BC Ferries has announced that passengers will not be allowed to remain in their vehicles on enclosed lower car decks starting in October.
The company will also ban smoking on all vessels and at all terminals in January 2018.
As of Oct. 11, customers who drive onto a lower contained car deck will have to leave while the vessel is sailing. The new policy applies to the lower vehicle decks on 18 vessels that operate on the Tsawwassen – Swartz Bay, Tsawwassen – Duke Point, Horseshoe Bay – Departure Bay, Horseshoe Bay – Langdale, Powell River – Comox, Tsawwassen –Southern Gulf Islands, Port Hardy – Prince Rupert and Prince Rupert – Haida Gwaii routes. The policy also applies to the vessel that will operate the Port Hardy – Bella Coola route.
The vessels that are included in the new policy are:
- the Spirit of British Columbia,
- the Spirit of Vancouver Island,
- Coastal Renaissance,
- Coastal Inspiration,
- Coastal Celebration,
- Queen of Alberni,
- Queen of Coquitlam,
- Queen of Cowichan,
- Queen of New Westminster,
- Queen of Oak Bay,
- Queen of Surrey,
- Queen of Nanaimo,
- Salish Orca,
- Salish Eagle,
- Salish Raven,
- Northern Expedition,
- Northern Adventure,
- New vessel servicing Port Hardy – Bella
Passengers will still be allowed to remain in their vehicles on upper decks. The access restriction will not apply when passengers are directed by an announcement to return to their vehicles before the ferry docks.
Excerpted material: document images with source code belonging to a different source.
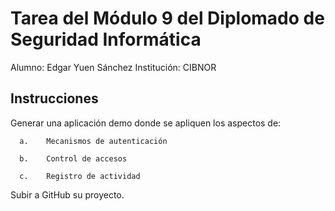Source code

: # Tarea del Módulo 9 del Diplomado de Seguridad Informática
Alumno: Edgar Yuen Sánchez
Institución: CIBNOR

## Instrucciones

Generar una aplicación demo donde se apliquen los aspectos de: 

      a.	Mecanismos de autenticación

      b.	Control de accesos

      c.	Registro de actividad

Subir a GitHub su proyecto.


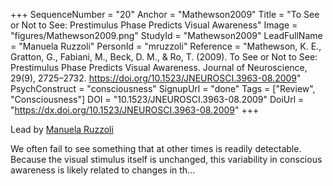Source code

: +++
SequenceNumber = "20"
Anchor = "Mathewson2009"
Title = "To See or Not to See: Prestimulus Phase Predicts Visual Awareness"
Image = "figures/Mathewson2009.png"
StudyId = "Mathewson2009"
LeadFullName = "Manuela Ruzzoli"
PersonId = "mruzzoli"
Reference = "Mathewson, K. E., Gratton, G., Fabiani, M., Beck, D. M., & Ro, T. (2009). To See or Not to See: Prestimulus Phase Predicts Visual Awareness. Journal of Neuroscience, 29(9), 2725–2732. https://doi.org/10.1523/JNEUROSCI.3963-08.2009"
PsychConstruct = "consciousness"
SignupUrl = "done"
Tags = ["Review", "Consciousness"]
DOI = "10.1523/JNEUROSCI.3963-08.2009"
DoiUrl = "https://dx.doi.org/10.1523/JNEUROSCI.3963-08.2009"
+++

Lead by [Manuela Ruzzoli](/people/#mruzzoli)

We often fail to see something that at other times is readily detectable. Because the visual stimulus itself is unchanged, this variability in conscious awareness is likely related to changes in th...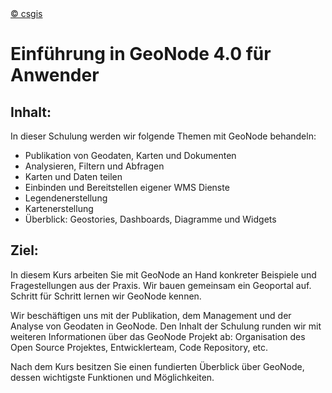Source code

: <!-- the Menu -->

<link rel="stylesheet" media="all" href="../styles.css" />
<div id="logo"><a href="https://csgis.de">© csgis</a></div>
<div id="menu"></div>
<div id="jumpMenu"></div>
<script src="../menu.js"></script>
<script src="../jumpmenu.js"></script>
<!-- the Menu -->

# Einführung in GeoNode 4.0 für Anwender

## Inhalt:

In dieser Schulung werden wir folgende Themen mit GeoNode behandeln:

- Publikation von Geodaten, Karten und Dokumenten
- Analysieren, Filtern und Abfragen
- Karten und Daten teilen
- Einbinden und Bereitstellen eigener WMS Dienste
- Legendenerstellung
- Kartenerstellung
- Überblick: Geostories, Dashboards, Diagramme und Widgets

## Ziel:

In diesem Kurs arbeiten Sie mit GeoNode an Hand konkreter Beispiele und Fragestellungen aus der Praxis.
Wir bauen gemeinsam ein Geoportal auf. Schritt für Schritt lernen wir GeoNode kennen.

Wir beschäftigen uns mit der Publikation, dem Management und der Analyse von Geodaten in GeoNode.
Den Inhalt der Schulung runden wir mit weiteren Informationen über das GeoNode Projekt ab: Organisation des Open Source Projektes, Entwicklerteam, Code Repository, etc.

Nach dem Kurs besitzen Sie einen fundierten Überblick über GeoNode, dessen wichtigste Funktionen und Möglichkeiten.
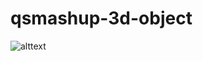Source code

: # qsmashup-3d-object

![alttext](/ChristofSchwarz/qs-mashup-3d/blob/master/pic/3droom.gif?raw=true "Screenrec")

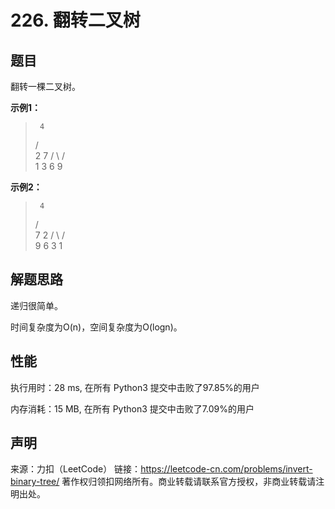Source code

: # 226. 翻转二叉树

## 题目

翻转一棵二叉树。

**示例1：**

>      4
>    /   \
>   2     7
>  / \   / \
> 1   3 6   9

**示例2：**

>      4
>    /   \
>   7     2
>  / \   / \
> 9   6 3   1

## 解题思路

递归很简单。

时间复杂度为O(n)，空间复杂度为O(logn)。

## 性能

执行用时：28 ms, 在所有 Python3 提交中击败了97.85%的用户

内存消耗：15 MB, 在所有 Python3 提交中击败了7.09%的用户

## 声明

来源：力扣（LeetCode）
链接：https://leetcode-cn.com/problems/invert-binary-tree/
著作权归领扣网络所有。商业转载请联系官方授权，非商业转载请注明出处。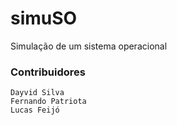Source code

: # simuSO
Simulação de um sistema operacional
### Contribuidores
    Dayvid Silva
    Fernando Patriota
    Lucas Feijó
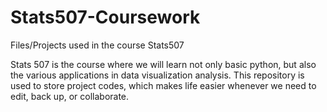 # Stats507-Coursework
Files/Projects used in the course Stats507

Stats 507 is the course where we will learn not only basic python, but also the various applications in data visualization analysis. This repository is used to store project codes, which makes life easier whenever we need to edit, back up, or collaborate.
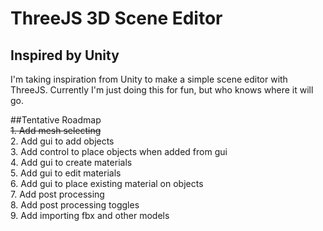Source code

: # ThreeJS 3D Scene Editor
 ## Inspired by Unity
 I'm taking inspiration from Unity to make a simple scene editor with ThreeJS. Currently I'm just doing this for fun, but who knows where it will go. 

 ##Tentative Roadmap  
 <s>1. Add mesh selecting</s>  
 2. Add gui to add objects  
 3. Add control to place objects when added from gui  
 4. Add gui to create materials  
 5. Add gui to edit materials  
 6. Add gui to place existing material on objects  
 7. Add post processing  
 8. Add post processing toggles  
 9. Add importing fbx and other models  
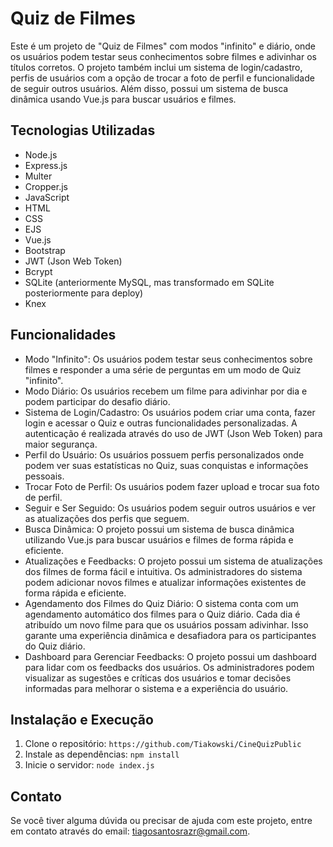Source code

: # Quiz de Filmes

Este é um projeto de "Quiz de Filmes" com modos "infinito" e diário, onde os usuários podem testar seus conhecimentos sobre filmes e adivinhar os títulos corretos. O projeto também inclui um sistema de login/cadastro, perfis de usuários com a opção de trocar a foto de perfil e funcionalidade de seguir outros usuários. Além disso, possui um sistema de busca dinâmica usando Vue.js para buscar usuários e filmes.

## Tecnologias Utilizadas
- Node.js
- Express.js
- Multer
- Cropper.js
- JavaScript
- HTML
- CSS
- EJS
- Vue.js 
- Bootstrap
- JWT (Json Web Token)
- Bcrypt
- SQLite (anteriormente MySQL, mas transformado em SQLite posteriormente para deploy)
- Knex 

## Funcionalidades
- Modo "Infinito": Os usuários podem testar seus conhecimentos sobre filmes e responder a uma série de perguntas em um modo de Quiz "infinito".
- Modo Diário: Os usuários recebem um filme para adivinhar por dia e podem participar do desafio diário.
- Sistema de Login/Cadastro: Os usuários podem criar uma conta, fazer login e acessar o Quiz e outras funcionalidades personalizadas. A autenticação é realizada através do uso de JWT (Json Web Token) para maior segurança.
- Perfil do Usuário: Os usuários possuem perfis personalizados onde podem ver suas estatísticas no Quiz, suas conquistas e informações pessoais.
- Trocar Foto de Perfil: Os usuários podem fazer upload e trocar sua foto de perfil.
- Seguir e Ser Seguido: Os usuários podem seguir outros usuários e ver as atualizações dos perfis que seguem.
- Busca Dinâmica: O projeto possui um sistema de busca dinâmica utilizando Vue.js para buscar usuários e filmes de forma rápida e eficiente.
- Atualizações e Feedbacks: O projeto possui um sistema de atualizações dos filmes de forma fácil e intuitiva. Os administradores do sistema podem adicionar novos filmes e atualizar informações existentes de forma rápida e eficiente.
- Agendamento dos Filmes do Quiz Diário: O sistema conta com um agendamento automático dos filmes para o Quiz diário. Cada dia é atribuído um novo filme para que os usuários possam adivinhar. Isso garante uma experiência dinâmica e desafiadora para os participantes do Quiz diário.
- Dashboard para Gerenciar Feedbacks: O projeto possui um dashboard para lidar com os feedbacks dos usuários. Os administradores podem visualizar as sugestões e críticas dos usuários e tomar decisões informadas para melhorar o sistema e a experiência do usuário.

## Instalação e Execução
1. Clone o repositório:
`https://github.com/Tiakowski/CineQuizPublic`
2. Instale as dependências:
`npm install`
3. Inicie o servidor:
`node index.js` 

## Contato

Se você tiver alguma dúvida ou precisar de ajuda com este projeto, entre em contato através do email: tiagosantosrazr@gmail.com.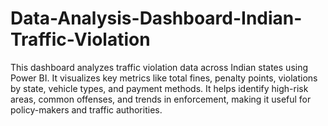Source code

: # Data-Analysis-Dashboard-Indian-Traffic-Violation
This dashboard analyzes traffic violation data across Indian states using Power BI. It visualizes key metrics like total fines, penalty points, violations by state, vehicle types, and payment methods. It helps identify high-risk areas, common offenses, and trends in enforcement, making it useful for policy-makers and traffic authorities.
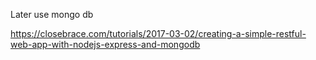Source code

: Later use mongo db

https://closebrace.com/tutorials/2017-03-02/creating-a-simple-restful-web-app-with-nodejs-express-and-mongodb
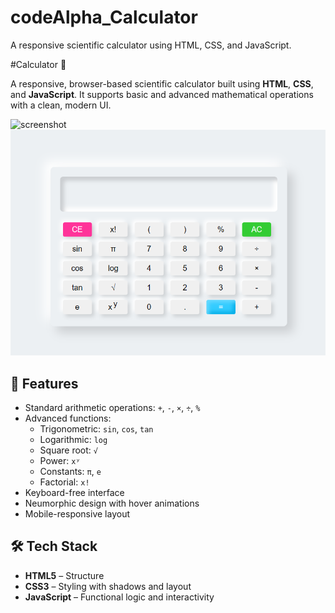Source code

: # codeAlpha_Calculator
A responsive scientific calculator using HTML, CSS, and JavaScript.

#Calculator 🧮

A responsive, browser-based scientific calculator built using **HTML**, **CSS**, and **JavaScript**. It supports basic and advanced mathematical operations with a clean, modern UI.

![screenshot](https://user-images.githubusercontent.com/ashwinichauragade/screnshot.png) 
![screenshot](https://raw.githubusercontent.com/ashwinichauragade/codeAlpha_calculator/main/screenshot.png)


## 🚀 Features
- Standard arithmetic operations: `+`, `-`, `×`, `÷`, `%`
- Advanced functions:
  - Trigonometric: `sin`, `cos`, `tan`
  - Logarithmic: `log`
  - Square root: `√`
  - Power: `xʸ`
  - Constants: `π`, `e`
  - Factorial: `x!`
- Keyboard-free interface
- Neumorphic design with hover animations
- Mobile-responsive layout

## 🛠️ Tech Stack

- **HTML5** – Structure
- **CSS3** – Styling with shadows and layout
- **JavaScript** – Functional logic and interactivity



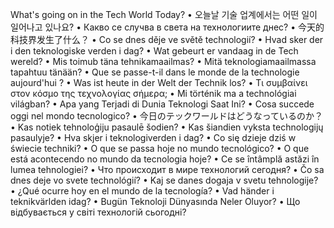 What's going on in the Tech World Today? • 오늘날 기술 업계에서는 어떤 일이 일어나고 있나요? • Какво се случва в света на технологиите днес? • 今天的科技界发生了什么？ • Co se dnes děje ve světě technologií? • Hvad sker der i den teknologiske verden i dag? • Wat gebeurt er vandaag in de Tech wereld? • Mis toimub täna tehnikamaailmas? • Mitä teknologiamaailmassa tapahtuu tänään? • Que se passe-t-il dans le monde de la technologie aujourd'hui ? • Was ist heute in der Welt der Technik los? • Τι συμβαίνει στον κόσμο της τεχνολογίας σήμερα; • Mi történik ma a technológiai világban? • Apa yang Terjadi di Dunia Teknologi Saat Ini? • Cosa succede oggi nel mondo tecnologico? • 今日のテックワールドはどうなっているのか？ • Kas notiek tehnoloģiju pasaulē šodien? • Kas šiandien vyksta technologijų pasaulyje? • Hva skjer i teknologiverden i dag? • Co się dzieje dziś w świecie techniki? • O que se passa hoje no mundo tecnológico? • O que está acontecendo no mundo da tecnologia hoje? • Ce se întâmplă astăzi în lumea tehnologiei? • Что происходит в мире технологий сегодня? • Čo sa dnes deje vo svete technológií? • Kaj se danes dogaja v svetu tehnologije? • ¿Qué ocurre hoy en el mundo de la tecnología? • Vad händer i teknikvärlden idag? • Bugün Teknoloji Dünyasında Neler Oluyor? • Що відбувається у світі технологій сьогодні?
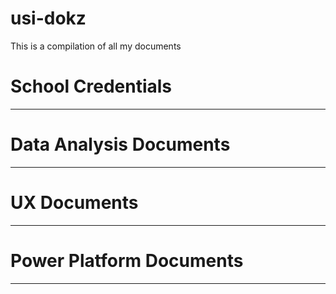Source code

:# usi-dokz
This is a compilation of all my documents 

# School Credentials

---


# Data Analysis Documents

---

# UX Documents

---

# Power Platform Documents

---

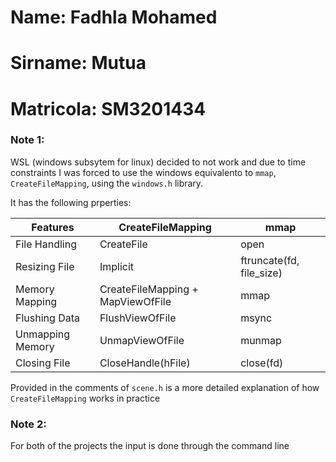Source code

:
# Name: Fadhla Mohamed
# Sirname: Mutua
# Matricola: SM3201434

### Note 1:
WSL (windows subsytem for linux) decided to not work and due to time constraints I was forced to use the windows equivalento to `mmap`, `CreateFileMapping`, using the `windows.h` library.

It has the following prperties:

| Features | CreateFileMapping | mmap |
| -------- | ----------------- | ---- |
|File Handling | CreateFile | open |
| Resizing File| Implicit | ftruncate(fd, file_size) |
| Memory Mapping | CreateFileMapping + MapViewOfFile | mmap |
| Flushing Data | FlushViewOfFile | msync |
| Unmapping Memory | UnmapViewOfFile | munmap |
| Closing File | CloseHandle(hFile) | close(fd) |

Provided in the comments of `scene.h` is a more detailed explanation of how `CreateFileMapping` works in practice

### Note 2:
For both of the projects the input is done through the command line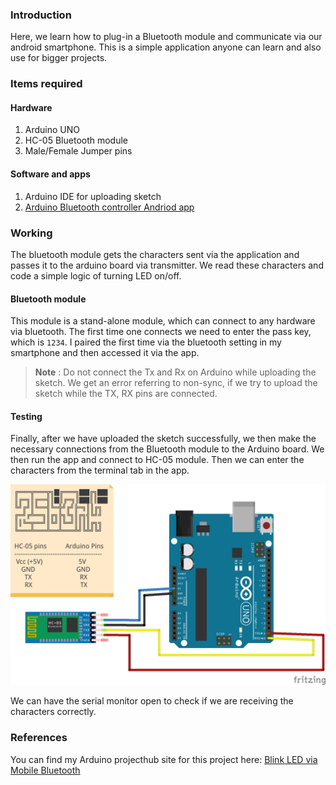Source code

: ### Introduction
Here, we learn how to plug-in a Bluetooth module and communicate via our android smartphone. This is a simple application anyone can learn and also use for bigger projects.

### Items required

#### Hardware
1. Arduino UNO
2. HC-05 Bluetooth module
3. Male/Female Jumper pins

#### Software and apps
1. Arduino IDE for uploading sketch
2. [Arduino Bluetooth controller Andriod app](https://play.google.com/store/apps/details?id=com.giumig.apps.bluetoothserialmonitor&hl=en_IN)

### Working
The bluetooth module gets the characters sent via the application and passes it to the arduino board via transmitter. We read these characters and code a simple logic of turning LED on/off.

#### Bluetooth module
This module is a stand-alone module, which can connect to any hardware via bluetooth. The first time one connects we need to enter the pass key, which is `1234`. I paired the first time via the bluetooth setting in my smartphone and then accessed it via the app.

>__Note__ : 
> Do not connect the Tx and Rx on Arduino while uploading the sketch. We get an error referring to non-sync, if we try to upload the sketch while the TX, RX pins are connected.

#### Testing
Finally,  after we have uploaded the sketch successfully, we then make the necessary connections from the Bluetooth module to the Arduino board. We then run the app and connect to HC-05 module. Then we can enter the characters from the terminal tab in the app.

![Schematics](../images/bt/bt_blink_bb.jpg)

We can have the serial monitor open to check if we are receiving the characters correctly.

### References
You can find my Arduino projecthub site for this project here: [Blink LED via Mobile Bluetooth](https://create.arduino.cc/projecthub/csbenk/blink-led-via-mobile-bluetooth-4b8ab0)
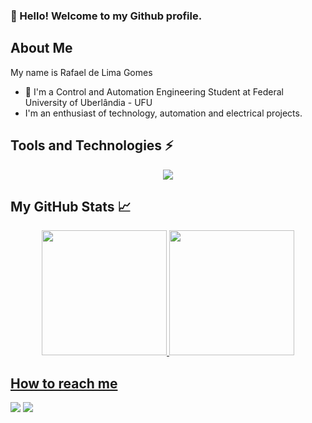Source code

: ### 👋 Hello! Welcome to my Github profile.

## About Me

My name is Rafael de Lima Gomes

- 📖 I'm a Control and Automation Engineering Student at Federal University of Uberlândia - UFU
- I'm an enthusiast of technology, automation and electrical projects.
  


## Tools and Technologies ⚡

<p align="center">
  <a href="https://skillicons.dev">
    <img src="https://skillicons.dev/icons?i=vscode,python,arduino,matlab,c,vim,autocad," />
  </a>
</p>

## My GitHub Stats 📈

<div align="center">
  <a href="https://github.com/lgrafael">
  <img height="200em" src="https://github-readme-stats.vercel.app/api?username=lgrafael&theme=blue-green&show_icons=true&include_all_commits=true"/>
  <img height="200em" src="https://github-readme-stats.vercel.app/api/top-langs/?username=lgrafael&layout=compact&langs_count=7&theme=blue-green"/>
</div>

## How to reach me
<div>
  <a href="https://www.linkedin.com/in/rafael-de-lima-gomes/" target="_blank" rel="noopener noreferrer"><img src="https://img.shields.io/badge/LinkedIn-0077B5?style=for-the-badge&logo=linkedin&logoColor=white"/></a>
  <a href="mailto:rafaelimag2@gmail.com" target="_blank" rel="noopener noreferrer"><img src="https://img.shields.io/badge/Gmail-D14836?style=for-the-badge&logo=gmail&logoColor=white" /></a>
</div>

<!--
**lgrafael/lgrafael** is a ✨ _special_ ✨ repository because its `README.md` (this file) appears on your GitHub profile.

Here are some ideas to get you started:

- 🔭 I’m currently working on ...
- 🌱 I’m currently learning ...
- 👯 I’m looking to collaborate on ...
- 🤔 I’m looking for help with ...
- 💬 Ask me about ...
- 📫 How to reach me: ...
- 😄 Pronouns: ...
- ⚡ Fun fact: ...
-->
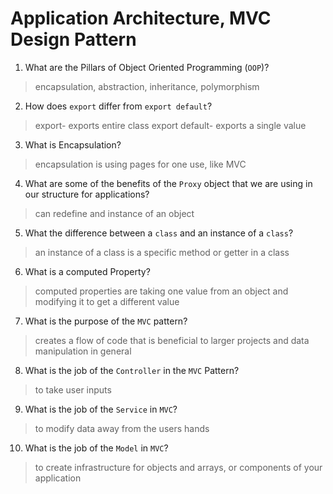 # Application Architecture, MVC Design Pattern
01. What are the Pillars of Object Oriented Programming (`OOP`)?
  
  > encapsulation, abstraction, inheritance, polymorphism

02. How does `export` differ from `export default`?
  
  > export- exports entire class
  export default- exports a single value 

03. What is Encapsulation?
  
  > encapsulation is using pages for one use, like MVC

04. What are some of the benefits of the `Proxy` object that we are using in our structure for applications?
  
  > can redefine and instance of an object 

05. What the difference between a `class` and an instance of a `class`?
  
  > an instance of a class is a specific method or getter in a class

06. What is a computed Property?
  
  > computed properties are taking one value from an object and modifying it to get a different value

07. What is the purpose of the `MVC` pattern?
  
  > creates a flow of code that is beneficial to larger projects and data manipulation in general 

08. What is the job of the `Controller` in the `MVC` Pattern?
  
  > to take user inputs 

09. What is the job of the `Service` in `MVC`?
  
  > to modify data away from the users hands 

10. What is the job of the `Model` in `MVC`?
  
  > to create infrastructure for objects and arrays, or components of your application 
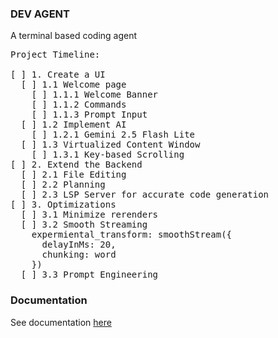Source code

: ### DEV AGENT
A terminal based coding agent

<pre>
Project Timeline:

[ ] 1. Create a UI
  [ ] 1.1 Welcome page
    [ ] 1.1.1 Welcome Banner
    [ ] 1.1.2 Commands
    [ ] 1.1.3 Prompt Input
  [ ] 1.2 Implement AI
    [ ] 1.2.1 Gemini 2.5 Flash Lite
  [ ] 1.3 Virtualized Content Window
    [ ] 1.3.1 Key-based Scrolling
[ ] 2. Extend the Backend
  [ ] 2.1 File Editing
  [ ] 2.2 Planning
  [ ] 2.3 LSP Server for accurate code generation
[ ] 3. Optimizations
  [ ] 3.1 Minimize rerenders
  [ ] 3.2 Smooth Streaming
    expermiental_transform: smoothStream({
      delayInMs: 20,
      chunking: word
    })
  [ ] 3.3 Prompt Engineering
</pre>

### Documentation
See documentation [here](https://magdalanychase.github.io/dev-agent/)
In December, the company said it was required to required to comply with Transport Canada regulations that prohibit passengers from remaining in their vehicle on any closed deck on a vessel that is underway.
“Recently, Transport Canada has reviewed the risk level for things like fires on vehicle decks and have decided that their application of this regulation needs to changed and that change requires all passengers on car decks to proceed up to the passenger decks,” Darren Johnston, the director of fleet operations for BC Ferries said. his will bring bc ferries in line with all other operators in
“This will bring BC Ferries in line with all other operators in Canada and for that part around the world.”
BC Ferries said it will initially adopt a “soft approach” to enforcement by informing customers about the new policy and asking them to comply. The company said customers with special circumstances may make a request at the ticket booth to be placed on the upper vehicle deck and employees will do their best to accommodate them.
Smoking ban also announced
On Jan. 22, 2018, BC Ferries will ban smoking on all of its vessels and at all of its terminals. The ban is due to the province amending regulations for no smoking buffer zones around any doorway, intake or open window to any public or workplace from three metres to six metres.
“Due to the physical space available from doors on the outer decks of BC Ferries’ large vessels and on the vehicle decks of smaller vessels, the new regulation means all vessels will need to become
smoke-free environments,” the company said in a statement.
All BC Ferries properties will become smoke-free to limit customers and employees’ exposure to second-hand smoke. The new policy will apply to tobacco, marijuana (including medical marijuana), vapour products and e-cigarettes. BC Ferries said medical marijuana users can either use edible products or manage their medical issues before or after they travel.
The company will be making announcements on board the vessels and at the terminals to remind customers about the smoke-free policy. There will also be signs placed on board the vessels and at the terminals.
BC Ferries will provide advanced notice of the policy change. It has also launched an employee smoking cessation program. Employees will not be allowed to smoke on BC Ferries property as of January 2018.